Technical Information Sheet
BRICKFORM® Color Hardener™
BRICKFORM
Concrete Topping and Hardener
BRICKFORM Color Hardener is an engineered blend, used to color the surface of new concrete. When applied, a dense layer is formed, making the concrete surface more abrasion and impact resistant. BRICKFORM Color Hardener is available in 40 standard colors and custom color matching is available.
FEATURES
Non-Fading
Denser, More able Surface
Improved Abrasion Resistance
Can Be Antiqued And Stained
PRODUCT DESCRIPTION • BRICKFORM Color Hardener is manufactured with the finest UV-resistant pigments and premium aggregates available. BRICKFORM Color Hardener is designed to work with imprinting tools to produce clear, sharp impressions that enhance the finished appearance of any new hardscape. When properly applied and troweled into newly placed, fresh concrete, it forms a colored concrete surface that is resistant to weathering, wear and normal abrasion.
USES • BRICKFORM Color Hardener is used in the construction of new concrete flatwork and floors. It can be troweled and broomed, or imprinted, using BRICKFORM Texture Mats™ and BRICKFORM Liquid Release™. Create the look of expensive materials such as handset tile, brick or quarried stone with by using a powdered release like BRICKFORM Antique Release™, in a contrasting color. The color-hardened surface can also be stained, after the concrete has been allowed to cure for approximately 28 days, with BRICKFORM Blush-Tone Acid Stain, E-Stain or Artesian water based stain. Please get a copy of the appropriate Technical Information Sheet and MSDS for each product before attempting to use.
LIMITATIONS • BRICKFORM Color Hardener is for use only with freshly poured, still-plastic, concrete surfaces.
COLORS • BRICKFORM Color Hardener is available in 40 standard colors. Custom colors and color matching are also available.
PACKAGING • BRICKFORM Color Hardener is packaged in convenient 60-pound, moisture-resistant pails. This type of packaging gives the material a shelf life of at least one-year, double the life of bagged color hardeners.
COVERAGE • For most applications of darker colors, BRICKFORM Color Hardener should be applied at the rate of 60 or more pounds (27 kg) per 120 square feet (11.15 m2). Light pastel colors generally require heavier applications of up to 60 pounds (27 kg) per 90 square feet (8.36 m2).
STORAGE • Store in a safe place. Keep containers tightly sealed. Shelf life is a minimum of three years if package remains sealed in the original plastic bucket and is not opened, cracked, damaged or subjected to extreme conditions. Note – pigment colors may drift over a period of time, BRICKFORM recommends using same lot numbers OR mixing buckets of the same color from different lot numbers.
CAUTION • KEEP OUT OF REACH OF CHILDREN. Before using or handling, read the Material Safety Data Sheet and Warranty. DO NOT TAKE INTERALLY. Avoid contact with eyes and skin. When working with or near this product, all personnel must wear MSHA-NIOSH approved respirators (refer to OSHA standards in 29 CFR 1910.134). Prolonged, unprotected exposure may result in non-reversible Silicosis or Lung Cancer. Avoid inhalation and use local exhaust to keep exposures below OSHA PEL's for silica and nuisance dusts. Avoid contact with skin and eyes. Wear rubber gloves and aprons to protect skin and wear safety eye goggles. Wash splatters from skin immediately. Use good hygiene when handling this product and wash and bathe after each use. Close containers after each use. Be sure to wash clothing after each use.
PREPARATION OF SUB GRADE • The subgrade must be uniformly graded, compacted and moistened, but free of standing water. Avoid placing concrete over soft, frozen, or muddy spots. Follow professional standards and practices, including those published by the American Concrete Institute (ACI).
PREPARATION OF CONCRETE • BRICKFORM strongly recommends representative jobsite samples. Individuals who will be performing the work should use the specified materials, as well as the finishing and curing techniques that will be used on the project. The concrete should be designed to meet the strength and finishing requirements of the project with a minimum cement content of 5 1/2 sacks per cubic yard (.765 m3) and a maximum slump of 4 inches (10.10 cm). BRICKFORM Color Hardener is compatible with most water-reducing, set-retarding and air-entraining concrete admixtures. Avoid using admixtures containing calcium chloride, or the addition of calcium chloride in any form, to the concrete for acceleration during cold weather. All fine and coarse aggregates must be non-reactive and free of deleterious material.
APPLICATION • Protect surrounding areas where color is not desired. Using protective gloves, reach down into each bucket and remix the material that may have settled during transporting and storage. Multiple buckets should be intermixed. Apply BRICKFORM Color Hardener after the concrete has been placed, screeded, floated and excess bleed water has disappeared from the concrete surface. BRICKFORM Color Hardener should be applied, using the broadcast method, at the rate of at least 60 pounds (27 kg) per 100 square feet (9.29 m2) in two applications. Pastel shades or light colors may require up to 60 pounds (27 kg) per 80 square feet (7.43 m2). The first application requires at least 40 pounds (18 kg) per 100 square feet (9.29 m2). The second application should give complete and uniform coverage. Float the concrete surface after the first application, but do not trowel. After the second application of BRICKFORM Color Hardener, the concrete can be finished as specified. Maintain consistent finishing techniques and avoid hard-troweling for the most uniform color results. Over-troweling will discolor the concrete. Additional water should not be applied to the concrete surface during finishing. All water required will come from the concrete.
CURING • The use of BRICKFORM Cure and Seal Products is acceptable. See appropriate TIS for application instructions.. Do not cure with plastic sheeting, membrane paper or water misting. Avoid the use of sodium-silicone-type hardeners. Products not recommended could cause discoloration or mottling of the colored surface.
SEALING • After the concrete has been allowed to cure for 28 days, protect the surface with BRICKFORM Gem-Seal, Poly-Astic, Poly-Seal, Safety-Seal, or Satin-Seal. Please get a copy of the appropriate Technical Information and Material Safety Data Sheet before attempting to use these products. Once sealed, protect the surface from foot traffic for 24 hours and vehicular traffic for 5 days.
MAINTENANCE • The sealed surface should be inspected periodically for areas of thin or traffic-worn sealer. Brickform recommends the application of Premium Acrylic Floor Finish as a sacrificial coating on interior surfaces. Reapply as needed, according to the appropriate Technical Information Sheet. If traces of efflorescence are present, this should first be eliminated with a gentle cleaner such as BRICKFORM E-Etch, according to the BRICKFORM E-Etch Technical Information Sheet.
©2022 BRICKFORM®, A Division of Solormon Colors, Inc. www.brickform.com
☆ ☆ ☆
TASK:
Write the whole listing out again, exactly as it appears above.

SOLUTION TO THIS PROBLEM:
Technical Information Sheet
BRICKFORM® Color Hardener™
BRICKFORM
Concrete Topping and Hardener
BRICKFORM Color Hardener is an engineered blend, used to color the surface of new concrete. When applied, a dense layer is formed, making the concrete surface more abrasion and impact resistant. BRICKFORM Color Hardener is available in 40 standard colors and custom color matching is available.
FEATURES
Non-Fading
Denser, More able Surface
Improved Abrasion Resistance
Can Be Antiqued And Stained
PRODUCT DESCRIPTION • BRICKFORM Color Hardener is manufactured with the finest UV-resistant pigments and premium aggregates available. BRICKFORM Color Hardener is designed to work with imprinting tools to produce clear, sharp impressions that enhance the finished appearance of any new hardscape. When properly applied and troweled into newly placed, fresh concrete, it forms a colored concrete surface that is resistant to weathering, wear and normal abrasion.
USES • BRICKFORM Color Hardener is used in the construction of new concrete flatwork and floors. It can be troweled and broomed, or imprinted, using BRICKFORM Texture Mats™ and BRICKFORM Liquid Release™. Create the look of expensive materials such as handset tile, brick or quarried stone with by using a powdered release like BRICKFORM Antique Release™, in a contrasting color. The color-hardened surface can also be stained, after the concrete has been allowed to cure for approximately 28 days, with BRICKFORM Blush-Tone Acid Stain, E-Stain or Artesian water based stain. Please get a copy of the appropriate Technical Information Sheet and MSDS for each product before attempting to use.
LIMITATIONS • BRICKFORM Color Hardener is for use only with freshly poured, still-plastic, concrete surfaces.
COLORS • BRICKFORM Color Hardener is available in 40 standard colors. Custom colors and color matching are also available.
PACKAGING • BRICKFORM Color Hardener is packaged in convenient 60-pound, moisture-resistant pails. This type of packaging gives the material a shelf life of at least one-year, double the life of bagged color hardeners.
COVERAGE • For most applications of darker colors, BRICKFORM Color Hardener should be applied at the rate of 60 or more pounds (27 kg) per 120 square feet (11.15 m2). Light pastel colors generally require heavier applications of up to 60 pounds (27 kg) per 90 square feet (8.36 m2).
STORAGE • Store in a safe place. Keep containers tightly sealed. Shelf life is a minimum of three years if package remains sealed in the original plastic bucket and is not opened, cracked, damaged or subjected to extreme conditions. Note – pigment colors may drift over a period of time, BRICKFORM recommends using same lot numbers OR mixing buckets of the same color from different lot numbers.
CAUTION • KEEP OUT OF REACH OF CHILDREN. Before using or handling, read the Material Safety Data Sheet and Warranty. DO NOT TAKE INTERALLY. Avoid contact with eyes and skin. When working with or near this product, all personnel must wear MSHA-NIOSH approved respirators (refer to OSHA standards in 29 CFR 1910.134). Prolonged, unprotected exposure may result in non-reversible Silicosis or Lung Cancer. Avoid inhalation and use local exhaust to keep exposures below OSHA PEL's for silica and nuisance dusts. Avoid contact with skin and eyes. Wear rubber gloves and aprons to protect skin and wear safety eye goggles. Wash splatters from skin immediately. Use good hygiene when handling this product and wash and bathe after each use. Close containers after each use. Be sure to wash clothing after each use.
PREPARATION OF SUB GRADE • The subgrade must be uniformly graded, compacted and moistened, but free of standing water. Avoid placing concrete over soft, frozen, or muddy spots. Follow professional standards and practices, including those published by the American Concrete Institute (ACI).
PREPARATION OF CONCRETE • BRICKFORM strongly recommends representative jobsite samples. Individuals who will be performing the work should use the specified materials, as well as the finishing and curing techniques that will be used on the project. The concrete should be designed to meet the strength and finishing requirements of the project with a minimum cement content of 5 1/2 sacks per cubic yard (.765 m3) and a maximum slump of 4 inches (10.10 cm). BRICKFORM Color Hardener is compatible with most water-reducing, set-retarding and air-entraining concrete admixtures. Avoid using admixtures containing calcium chloride, or the addition of calcium chloride in any form, to the concrete for acceleration during cold weather. All fine and coarse aggregates must be non-reactive and free of deleterious material.
APPLICATION • Protect surrounding areas where color is not desired. Using protective gloves, reach down into each bucket and remix the material that may have settled during transporting and storage. Multiple buckets should be intermixed. Apply BRICKFORM Color Hardener after the concrete has been placed, screeded, floated and excess bleed water has disappeared from the concrete surface. BRICKFORM Color Hardener should be applied, using the broadcast method, at the rate of at least 60 pounds (27 kg) per 100 square feet (9.29 m2) in two applications. Pastel shades or light colors may require up to 60 pounds (27 kg) per 80 square feet (7.43 m2). The first application requires at least 40 pounds (18 kg) per 100 square feet (9.29 m2). The second application should give complete and uniform coverage. Float the concrete surface after the first application, but do not trowel. After the second application of BRICKFORM Color Hardener, the concrete can be finished as specified. Maintain consistent finishing techniques and avoid hard-troweling for the most uniform color results. Over-troweling will discolor the concrete. Additional water should not be applied to the concrete surface during finishing. All water required will come from the concrete.
CURING • The use of BRICKFORM Cure and Seal Products is acceptable. See appropriate TIS for application instructions.. Do not cure with plastic sheeting, membrane paper or water misting. Avoid the use of sodium-silicone-type hardeners. Products not recommended could cause discoloration or mottling of the colored surface.
SEALING • After the concrete has been allowed to cure for 28 days, protect the surface with BRICKFORM Gem-Seal, Poly-Astic, Poly-Seal, Safety-Seal, or Satin-Seal. Please get a copy of the appropriate Technical Information and Material Safety Data Sheet before attempting to use these products. Once sealed, protect the surface from foot traffic for 24 hours and vehicular traffic for 5 days.
MAINTENANCE • The sealed surface should be inspected periodically for areas of thin or traffic-worn sealer. Brickform recommends the application of Premium Acrylic Floor Finish as a sacrificial coating on interior surfaces. Reapply as needed, according to the appropriate Technical Information Sheet. If traces of efflorescence are present, this should first be eliminated with a gentle cleaner such as BRICKFORM E-Etch, according to the BRICKFORM E-Etch Technical Information Sheet.
©2022 BRICKFORM®, A Division of Solormon Colors, Inc. www.brickform.com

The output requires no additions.